Authors: Gina Angela Badlowski*, Monmouth University, Jason E Adolf, Monmouth University, Geoffrey Fouad, Monmouth University
Topics: Environment, Marine and Coastal Resources, Spatial Analysis & Modeling
Keywords: estuary, water quality, interpolation, monitoring, Hawai’i
Session Type: Poster
Start / End Time: 9:55 AM / 11:35 AM
Room: Lincoln 2, Marriott, Exhibition Level
Presentation File: Download
Hilo Bay estuary, located on the northeastern side of Hawai’i Island, experiences variability in water quality parameters due to its numerous water inputs.
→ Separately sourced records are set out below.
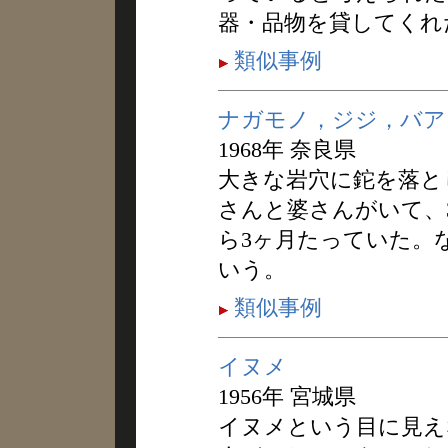
器・品物を貸してくれ
類似事例
ナガモノ，ジジ，バア
1968年 奈良県
大きな岩穴に鉈を落と
さんと婆さんがいて、
ら3ヶ月たっていた。
いう。
類似事例
イヌメ
1956年 宮城県
イヌメという目に見え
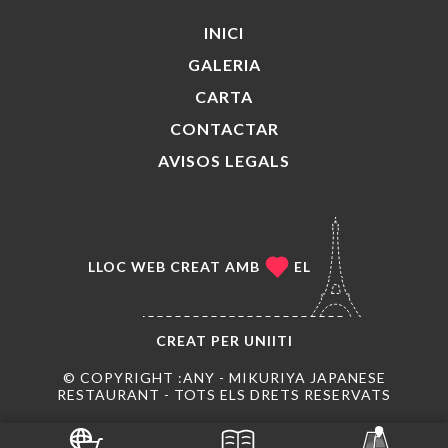
INICI
GALERIA
CARTA
CONTACTAR
AVISOS LEGALS
LLOC WEB CREAT AMB
EL
CREAT PER
UNIITI
© COPYRIGHT :ANY - MIKURIYA JAPANESE
RESTAURANT - TOTS ELS DRETS RESERVATS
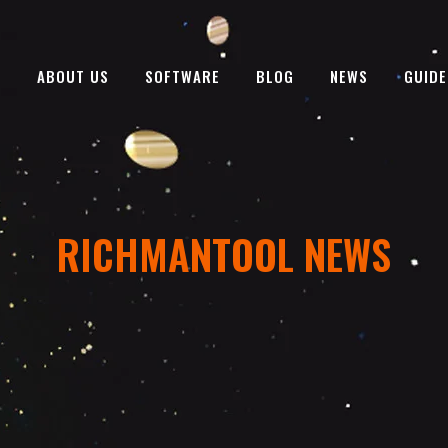
E
ABOUT US
SOFTWARE
BLOG
NEWS
GUIDE
RICHMANTOOL NEWS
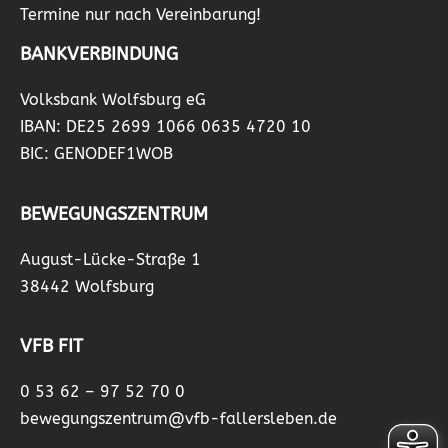
Termine nur nach Vereinbarung!
BANKVERBINDUNG
Volksbank Wolfsburg eG
IBAN: DE25 2699 1066 0635 4720 10
BIC: GENODEF1WOB
BEWEGUNGSZENTRUM
August-Lücke-Straße 1
38442 Wolfsburg
VFB FIT
0 53 62 – 97 52 70 0
bewegungszentrum@vfb-fallersleben.de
This estuary experiences influxes of water from three sources: groundwater to the east, marine water from the north, and surface water from the Wailuku River to the west. High rainfall and river flow impacts Hilo Bay’s water quality including salinity, turbidity, and chlorophyll a concentration. Here, maps of Hilo Bay water quality were examined to assess spatial patterns of these important parameters. Exploring the patterns of these water quality parameters by creating inverse distance weighted (IDW) interpolation surfaces of survey points and clusters based on the Getis-Ord (Gi*) statistic before and after storm events has shown that water quality changes coincide with these events. Water quality maps after a storm show (1) an overall decrease in salinity, (2) a river plume with increased turbidity, and (3) elevated chlorophyll a concentrations offset from the river plume in the center of the bay. Using spatial analysis to analyze water quality throughout the entirety of Hilo Bay before and after storm events can lead to a better understanding of how this ecosystem is affected during these types of events, furthermore adopting this method of sampling and analysis allows for a greater representation of water quality all over the bay and can improve the monitoring of water quality in this important ecosystem.